+++ Brano citato +++

Massimo Moratti
Massimo Moratti

Milano, 21 ottobre 2019 – Zlatan Ibrahimovic si è candidato. Vorrebbe tornare in Italia, ma quante squadre sono disposte a prenderlo? Lui pretende un progetto di vertice, con ambizione di vincere, lo troverà? Non è semplice, la Juve è completa, l’Inter ha Lukaku, il Milan non stuzzica lo svedese e il peso del bilancio conta, la Roma non appare da Scudetto, rimane il Napoli. Ma c’è chi un pensierino ce l’avrebbe fatto se fosse ancora presidente nerazzurro: Massimo Moratti.

UNA PAZZIA – Una pazzia riprendere Ibrahimovic, ma affascinante. Almeno per Massimo Moratti che ne ha parlato a Sport Mediaset. In questi casi sono molteplici le valutazioni da fare, il valore del calciatore parametrato in Italia a 38 anni, gli effettivi benefici che potrebbe dare inserito in un attacco che con Lautaro e Lukaku gode di buona salute e infine gli equilibri interni dello spogliatoio. Il pensiero di Moratti: “Chissà, magari una pazzia per Ibra l’avrei fatta – l’ammissione dell’ex presidente – Capisco però che in un club si debba tenere conto di alcuni aspetti, come per esempio un equilibrio da tenere anche nel rispetto dei giocatori che già ci sono”. In effetti, come potrebbe percepire Lukaku l’arrivo di Ibrahimovic? E Conte cosa ne penserebbe? Antonio Cassano si è espresso a Tiki Taka: "Ibra e Conte litigherebbero dopo due minuti".

CONTE DI SPESSORE – Inevitabile poi un parere di Moratti sul rendimento dell’Inter, ripreso sul tono della vittoria dopo lo stop contro la Juventus. Tangibile il lavoro di Conte, così come è concreta la qualità della rosa messa a disposizione dell’allenatore. Le parole di Moratti: “Non sono affatto stupito da Conte – ha affermato – Che fosse un grande lavoratore si sapeva, così come è noto il suo spessore. Pensa in toto all’Inter con serietà e sta lavorando bene”. Inter dunque capace di impensierire la Juventus? “Può lottare fino alla fine, anche se la Juventus credo abbia le opportunità migliori per vincere lo Scudetto. Lo spirito che una squadra ha dopo otto scudetti di fila non si può non tenere in conto. Di sicuro i nerazzurri hanno dimostrato di avere qualità e carattere per provarci”.

+++ Righe estratte +++

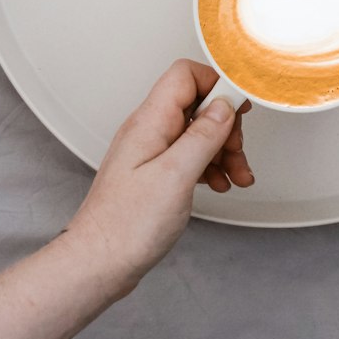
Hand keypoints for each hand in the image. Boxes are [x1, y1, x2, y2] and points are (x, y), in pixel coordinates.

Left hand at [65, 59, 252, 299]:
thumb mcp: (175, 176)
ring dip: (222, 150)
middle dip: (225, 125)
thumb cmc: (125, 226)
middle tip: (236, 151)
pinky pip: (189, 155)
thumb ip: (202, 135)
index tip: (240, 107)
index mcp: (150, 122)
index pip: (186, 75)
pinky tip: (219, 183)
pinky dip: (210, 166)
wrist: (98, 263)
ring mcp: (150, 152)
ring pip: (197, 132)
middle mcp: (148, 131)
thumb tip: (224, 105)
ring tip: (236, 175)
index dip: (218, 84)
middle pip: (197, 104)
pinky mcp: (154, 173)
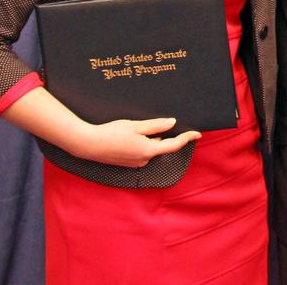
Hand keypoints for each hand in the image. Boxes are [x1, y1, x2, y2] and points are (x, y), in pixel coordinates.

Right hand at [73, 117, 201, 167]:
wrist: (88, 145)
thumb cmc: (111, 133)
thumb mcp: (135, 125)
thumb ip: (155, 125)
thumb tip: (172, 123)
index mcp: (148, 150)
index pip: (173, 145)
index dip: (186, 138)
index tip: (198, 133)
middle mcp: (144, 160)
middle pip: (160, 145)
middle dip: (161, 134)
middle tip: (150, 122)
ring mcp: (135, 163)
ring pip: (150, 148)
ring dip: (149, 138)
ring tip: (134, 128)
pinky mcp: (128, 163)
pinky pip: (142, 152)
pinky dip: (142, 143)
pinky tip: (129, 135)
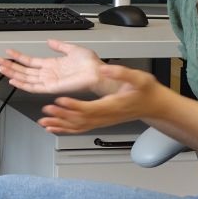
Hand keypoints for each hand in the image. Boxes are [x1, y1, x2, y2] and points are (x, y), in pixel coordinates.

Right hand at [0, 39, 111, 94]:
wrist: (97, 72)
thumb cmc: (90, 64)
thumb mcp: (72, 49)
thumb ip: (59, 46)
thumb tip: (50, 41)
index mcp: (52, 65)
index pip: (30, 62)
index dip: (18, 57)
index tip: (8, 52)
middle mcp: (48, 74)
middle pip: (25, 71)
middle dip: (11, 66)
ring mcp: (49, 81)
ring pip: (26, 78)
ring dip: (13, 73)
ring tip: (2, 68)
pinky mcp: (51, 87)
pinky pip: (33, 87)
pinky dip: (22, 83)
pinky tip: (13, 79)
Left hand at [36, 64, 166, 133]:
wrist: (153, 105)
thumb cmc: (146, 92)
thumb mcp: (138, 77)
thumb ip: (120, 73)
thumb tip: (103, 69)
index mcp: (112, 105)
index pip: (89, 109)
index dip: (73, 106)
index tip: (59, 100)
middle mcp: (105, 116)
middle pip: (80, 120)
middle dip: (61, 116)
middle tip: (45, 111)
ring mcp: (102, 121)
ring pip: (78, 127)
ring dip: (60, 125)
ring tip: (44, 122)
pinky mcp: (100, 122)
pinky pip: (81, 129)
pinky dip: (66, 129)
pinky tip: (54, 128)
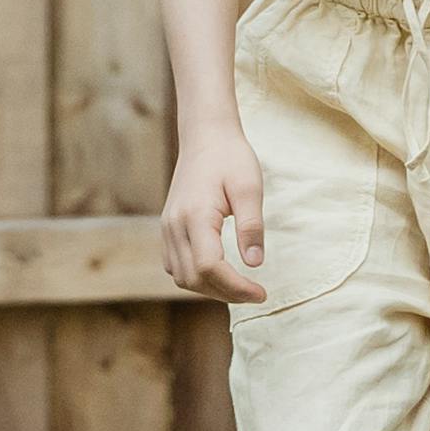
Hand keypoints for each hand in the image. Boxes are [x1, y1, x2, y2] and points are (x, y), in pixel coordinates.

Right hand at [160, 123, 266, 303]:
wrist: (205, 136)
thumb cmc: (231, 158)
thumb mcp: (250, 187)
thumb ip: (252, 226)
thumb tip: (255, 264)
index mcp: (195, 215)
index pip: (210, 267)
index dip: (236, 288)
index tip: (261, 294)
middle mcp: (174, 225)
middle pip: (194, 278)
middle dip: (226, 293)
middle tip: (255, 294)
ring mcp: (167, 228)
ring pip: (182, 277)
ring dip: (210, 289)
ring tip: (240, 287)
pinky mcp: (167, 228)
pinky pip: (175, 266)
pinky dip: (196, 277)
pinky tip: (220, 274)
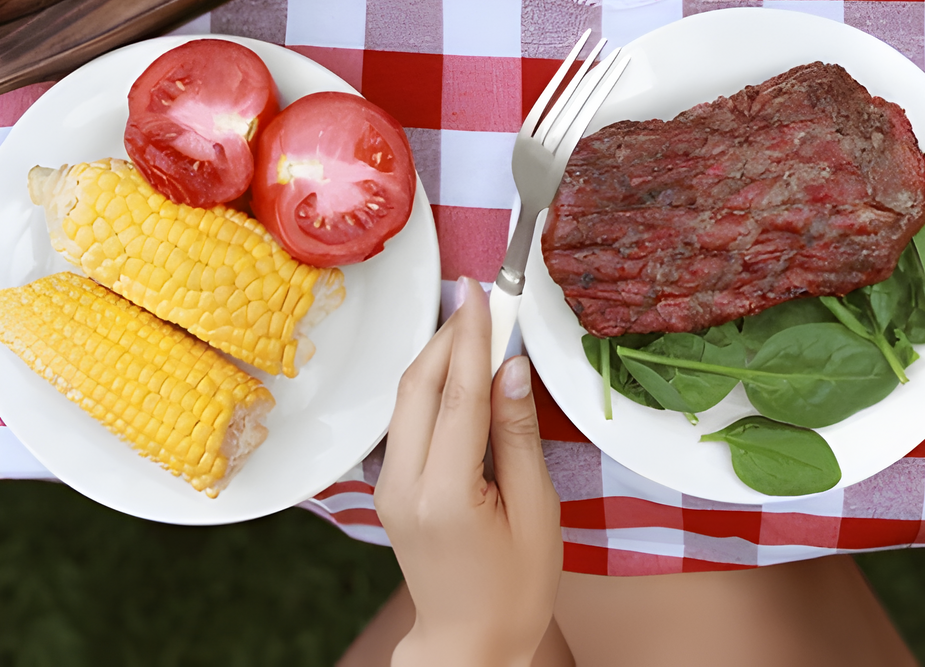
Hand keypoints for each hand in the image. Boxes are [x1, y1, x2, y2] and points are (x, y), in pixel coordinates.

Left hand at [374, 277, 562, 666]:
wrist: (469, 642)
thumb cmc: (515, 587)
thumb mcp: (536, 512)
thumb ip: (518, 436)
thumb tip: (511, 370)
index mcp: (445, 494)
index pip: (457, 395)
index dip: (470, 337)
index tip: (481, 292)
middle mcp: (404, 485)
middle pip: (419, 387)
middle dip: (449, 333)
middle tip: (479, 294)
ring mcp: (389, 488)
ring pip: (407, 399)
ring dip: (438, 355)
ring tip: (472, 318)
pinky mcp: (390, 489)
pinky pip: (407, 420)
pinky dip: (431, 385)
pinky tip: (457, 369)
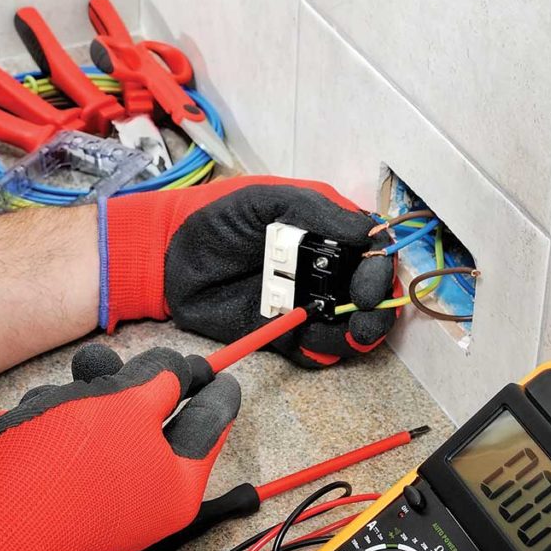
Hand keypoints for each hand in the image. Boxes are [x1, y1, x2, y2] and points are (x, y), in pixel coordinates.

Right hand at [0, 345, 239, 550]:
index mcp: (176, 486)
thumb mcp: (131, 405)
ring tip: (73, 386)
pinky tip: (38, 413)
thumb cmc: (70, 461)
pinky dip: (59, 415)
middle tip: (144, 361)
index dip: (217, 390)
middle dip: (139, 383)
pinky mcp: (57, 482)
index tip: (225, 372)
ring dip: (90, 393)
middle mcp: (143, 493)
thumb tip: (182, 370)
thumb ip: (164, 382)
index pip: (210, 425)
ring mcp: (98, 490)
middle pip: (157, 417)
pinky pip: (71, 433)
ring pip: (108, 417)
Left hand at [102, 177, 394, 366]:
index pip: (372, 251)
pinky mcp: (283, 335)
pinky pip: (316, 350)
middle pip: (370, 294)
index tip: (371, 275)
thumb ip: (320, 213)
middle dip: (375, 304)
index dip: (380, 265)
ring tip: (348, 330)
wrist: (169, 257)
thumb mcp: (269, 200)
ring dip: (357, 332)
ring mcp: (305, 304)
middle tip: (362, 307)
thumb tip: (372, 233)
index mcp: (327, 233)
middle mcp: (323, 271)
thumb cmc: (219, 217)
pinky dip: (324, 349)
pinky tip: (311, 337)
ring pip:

+++

- Istruzioni di lavoro -
Nel brano citato su Massimo Moratti, a quale emittente l'ex presidente ha parlato di Ibrahimovic? Le righe non hanno alcun ruolo in questo compito.

- Risposta all'esercizio -
A Sport Mediaset.